▶ **Soal Latihan**
**1.** Sebutkan semua topik yang dicakup hasil pengamatan menurut kalimat yang diawali "Hasil pengamatan seputar" dalam teks bacaan.
**2.** Salin kembali bagian teks bacaan mulai dari "PT KAI memang" sampai "api mendapat gilirannya.", lalu ganti "stasiun" menjadi "depo".
**3.** Jawablah pertanyaan berikut berdasarkan teks bacaan.
(a) Siapa Kepala Balai Yasa Yogyakarta?
(b) Ke mana lokomotif seri BB200 dibawa setelah direstorasi?
(c) Lokomotif apa yang sebelumnya sukses direstorasi oleh PT KAI?

▶ **Teks Bacaan**
§
Hanya satu catatan dari pengamatan saya

Hasil pengamatan seputar kehidupan sehari-hari, jalan-jalan, film, hingga soal sejarah, kereta api dalam dan luar negeri

Friday 8 December 2017

"Membangkitkan Kembali" Lokomotif Seri BB200

Mengingat Kembali Era Dieselisasi Perkeretaapian Indonesia

 
Kepala Balai yasa Yogyakarta, Eko Purwanto berdiri di samping lokomotif diesel elektrik seri BB200 no 8 di Balai Yasa Yogyakarta, Kamis (28/5). Setelah beberapa waktu lalu sukses merestorasi lokomotif Bima Kunting, PT KAI kembali melakukan restorasi pada lokomotif yang menjadi tonggak sejarah perkeretaapian di Indonesia. Kali ini lokomotif diesel elektrik seri BB200 direstorasi untuk kemudian dibawa ke Ambarawa untuk melengkapi koleksi museum perkeretaapian di sana.
Bangsa yang besar adalah bangsa yang menghargai sejarahnya, demikian Bung Karno pernah berkata. Mengingat sejarah memang memberikan banyak pelajaran berharga, termasuk bagaiman menatap masa depan. itulah rupanya yang sedang dilakukan oleh jajaran PT Kereta Api Indonesia (KAI).

Setelah beberapa waktu lalu sukses merestorasi lokomotif Bima Kunting, PT KAI kembali melakukan restorasi pada lokomotif yang menjadi tonggak sejarah perkeretaapian di Indonesia. Kali ini lokomotif diesel elektrik seri BB200 direstorasi untuk kemudian dibawa ke Ambarawa untuk melengkapi koleksi museum perkeretaapian di sana.

PT KAI memang gencar untuk melakukan restorasi pada aset bersejarahnya. Setelah sukses merestorasi beberapa stasiun dan mengumpulkan benda bersejarah seputar perkeretaapian, sarana kereta api mendapat gilirannya.
§
Data Terkumpul:
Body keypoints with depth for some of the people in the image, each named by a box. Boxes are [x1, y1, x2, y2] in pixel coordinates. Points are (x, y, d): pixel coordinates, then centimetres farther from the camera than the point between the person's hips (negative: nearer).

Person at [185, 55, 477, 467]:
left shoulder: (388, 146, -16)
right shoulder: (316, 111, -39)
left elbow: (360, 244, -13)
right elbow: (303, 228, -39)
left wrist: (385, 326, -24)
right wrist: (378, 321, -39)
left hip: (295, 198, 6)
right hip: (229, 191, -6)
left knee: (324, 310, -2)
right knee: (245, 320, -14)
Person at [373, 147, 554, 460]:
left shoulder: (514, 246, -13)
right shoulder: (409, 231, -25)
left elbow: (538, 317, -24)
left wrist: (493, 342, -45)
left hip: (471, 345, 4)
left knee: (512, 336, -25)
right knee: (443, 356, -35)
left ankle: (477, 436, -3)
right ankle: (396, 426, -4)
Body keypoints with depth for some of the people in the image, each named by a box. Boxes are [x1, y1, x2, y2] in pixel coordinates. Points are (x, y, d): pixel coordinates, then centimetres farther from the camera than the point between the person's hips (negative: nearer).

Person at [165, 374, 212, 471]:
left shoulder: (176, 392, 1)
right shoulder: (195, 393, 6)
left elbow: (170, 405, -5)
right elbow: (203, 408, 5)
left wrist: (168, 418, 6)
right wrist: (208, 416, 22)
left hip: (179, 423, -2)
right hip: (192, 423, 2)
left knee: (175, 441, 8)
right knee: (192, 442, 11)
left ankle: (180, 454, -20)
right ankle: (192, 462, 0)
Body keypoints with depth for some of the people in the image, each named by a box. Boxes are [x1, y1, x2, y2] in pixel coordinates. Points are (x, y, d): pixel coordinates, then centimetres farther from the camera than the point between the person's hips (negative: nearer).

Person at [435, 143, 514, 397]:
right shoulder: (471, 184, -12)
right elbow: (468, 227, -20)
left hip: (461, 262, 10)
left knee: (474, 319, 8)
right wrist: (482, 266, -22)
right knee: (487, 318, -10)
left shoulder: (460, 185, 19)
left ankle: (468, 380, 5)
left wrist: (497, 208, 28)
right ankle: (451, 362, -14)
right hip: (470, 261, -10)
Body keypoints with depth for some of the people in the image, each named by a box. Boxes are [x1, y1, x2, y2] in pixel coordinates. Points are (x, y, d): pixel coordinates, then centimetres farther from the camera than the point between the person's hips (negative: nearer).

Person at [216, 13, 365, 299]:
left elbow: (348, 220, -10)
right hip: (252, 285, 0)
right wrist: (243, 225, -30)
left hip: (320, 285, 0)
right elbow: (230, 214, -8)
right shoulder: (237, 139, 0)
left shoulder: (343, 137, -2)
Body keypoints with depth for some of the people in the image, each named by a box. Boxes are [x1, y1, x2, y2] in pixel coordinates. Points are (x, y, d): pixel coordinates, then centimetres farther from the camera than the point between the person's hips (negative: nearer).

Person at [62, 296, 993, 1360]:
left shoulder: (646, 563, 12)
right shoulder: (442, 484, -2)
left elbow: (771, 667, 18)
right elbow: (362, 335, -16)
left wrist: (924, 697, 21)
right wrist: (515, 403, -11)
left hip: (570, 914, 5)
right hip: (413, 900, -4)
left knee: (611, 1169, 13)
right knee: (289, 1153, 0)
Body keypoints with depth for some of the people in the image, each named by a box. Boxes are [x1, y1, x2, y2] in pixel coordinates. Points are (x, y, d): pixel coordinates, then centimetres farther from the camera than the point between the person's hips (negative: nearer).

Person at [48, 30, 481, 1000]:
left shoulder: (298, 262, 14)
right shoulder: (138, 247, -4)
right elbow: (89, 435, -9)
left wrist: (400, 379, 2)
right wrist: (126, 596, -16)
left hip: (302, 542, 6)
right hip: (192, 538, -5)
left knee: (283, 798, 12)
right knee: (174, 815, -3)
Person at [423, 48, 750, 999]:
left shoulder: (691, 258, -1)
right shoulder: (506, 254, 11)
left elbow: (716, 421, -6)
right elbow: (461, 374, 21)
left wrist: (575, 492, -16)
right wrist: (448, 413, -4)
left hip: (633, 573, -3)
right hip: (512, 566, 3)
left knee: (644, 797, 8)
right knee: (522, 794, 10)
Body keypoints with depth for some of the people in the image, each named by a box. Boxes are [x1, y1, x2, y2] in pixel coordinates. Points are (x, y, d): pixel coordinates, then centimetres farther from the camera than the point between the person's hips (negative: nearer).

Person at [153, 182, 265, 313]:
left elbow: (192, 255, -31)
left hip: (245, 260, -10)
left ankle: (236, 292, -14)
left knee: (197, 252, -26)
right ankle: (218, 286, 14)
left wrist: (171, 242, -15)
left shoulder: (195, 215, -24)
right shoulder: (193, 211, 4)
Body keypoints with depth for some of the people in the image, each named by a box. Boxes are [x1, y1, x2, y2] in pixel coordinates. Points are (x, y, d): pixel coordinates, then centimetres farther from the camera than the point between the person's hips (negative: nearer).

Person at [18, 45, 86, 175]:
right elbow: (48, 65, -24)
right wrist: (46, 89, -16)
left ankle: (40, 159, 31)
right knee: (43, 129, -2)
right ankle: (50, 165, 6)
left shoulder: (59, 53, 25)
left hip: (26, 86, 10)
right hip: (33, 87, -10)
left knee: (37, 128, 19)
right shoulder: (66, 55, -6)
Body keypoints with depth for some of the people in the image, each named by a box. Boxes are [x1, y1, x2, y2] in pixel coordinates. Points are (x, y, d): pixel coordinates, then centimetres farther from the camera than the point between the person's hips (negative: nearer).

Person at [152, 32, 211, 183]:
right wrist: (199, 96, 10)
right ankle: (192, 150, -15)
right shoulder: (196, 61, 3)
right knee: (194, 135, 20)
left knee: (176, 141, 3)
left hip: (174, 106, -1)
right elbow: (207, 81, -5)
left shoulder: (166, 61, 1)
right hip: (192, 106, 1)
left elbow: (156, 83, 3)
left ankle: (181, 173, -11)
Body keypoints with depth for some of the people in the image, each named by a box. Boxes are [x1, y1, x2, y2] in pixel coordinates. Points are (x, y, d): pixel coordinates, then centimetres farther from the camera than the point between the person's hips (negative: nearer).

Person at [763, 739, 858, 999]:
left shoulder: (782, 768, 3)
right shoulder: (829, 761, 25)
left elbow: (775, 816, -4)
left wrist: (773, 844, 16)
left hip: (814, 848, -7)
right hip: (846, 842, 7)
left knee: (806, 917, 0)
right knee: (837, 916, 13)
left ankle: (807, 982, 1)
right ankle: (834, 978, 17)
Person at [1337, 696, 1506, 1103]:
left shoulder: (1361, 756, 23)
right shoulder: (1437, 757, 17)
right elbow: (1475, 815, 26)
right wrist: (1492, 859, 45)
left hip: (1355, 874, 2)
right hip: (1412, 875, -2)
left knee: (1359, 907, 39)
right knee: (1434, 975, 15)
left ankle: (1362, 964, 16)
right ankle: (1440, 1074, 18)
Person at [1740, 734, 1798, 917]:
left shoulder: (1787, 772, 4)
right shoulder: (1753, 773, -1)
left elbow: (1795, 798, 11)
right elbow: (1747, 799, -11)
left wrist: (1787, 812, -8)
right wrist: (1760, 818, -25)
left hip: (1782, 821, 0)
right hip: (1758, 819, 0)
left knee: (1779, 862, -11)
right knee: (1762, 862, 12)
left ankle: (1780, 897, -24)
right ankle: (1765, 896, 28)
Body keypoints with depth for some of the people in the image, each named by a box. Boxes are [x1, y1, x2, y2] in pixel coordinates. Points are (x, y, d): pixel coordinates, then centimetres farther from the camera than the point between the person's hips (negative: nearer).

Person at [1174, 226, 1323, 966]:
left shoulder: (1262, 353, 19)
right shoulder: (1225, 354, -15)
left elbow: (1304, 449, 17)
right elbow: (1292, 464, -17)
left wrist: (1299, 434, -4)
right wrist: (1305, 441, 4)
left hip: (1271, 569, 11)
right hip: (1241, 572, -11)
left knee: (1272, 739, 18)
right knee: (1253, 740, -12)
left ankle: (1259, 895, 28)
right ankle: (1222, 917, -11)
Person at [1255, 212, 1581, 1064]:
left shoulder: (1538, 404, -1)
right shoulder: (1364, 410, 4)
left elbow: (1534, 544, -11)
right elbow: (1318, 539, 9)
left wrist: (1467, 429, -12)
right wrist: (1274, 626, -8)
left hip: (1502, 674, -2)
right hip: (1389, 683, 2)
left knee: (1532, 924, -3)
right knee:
§
▶ **Daftar Jawaban**
**1.** kehidupan sehari-hari; jalan-jalan; film; soal sejarah; kereta api dalam dan luar negeri

**2.**
PT KAI memang gencar untuk melakukan restorasi pada aset bersejarahnya. Setelah sukses merestorasi beberapa depo dan mengumpulkan benda bersejarah seputar perkeretaapian, sarana kereta api mendapat gilirannya.

**3.**
(a) Eko Purwanto
(b) Ke Ambarawa
(c) Lokomotif Bima Kunting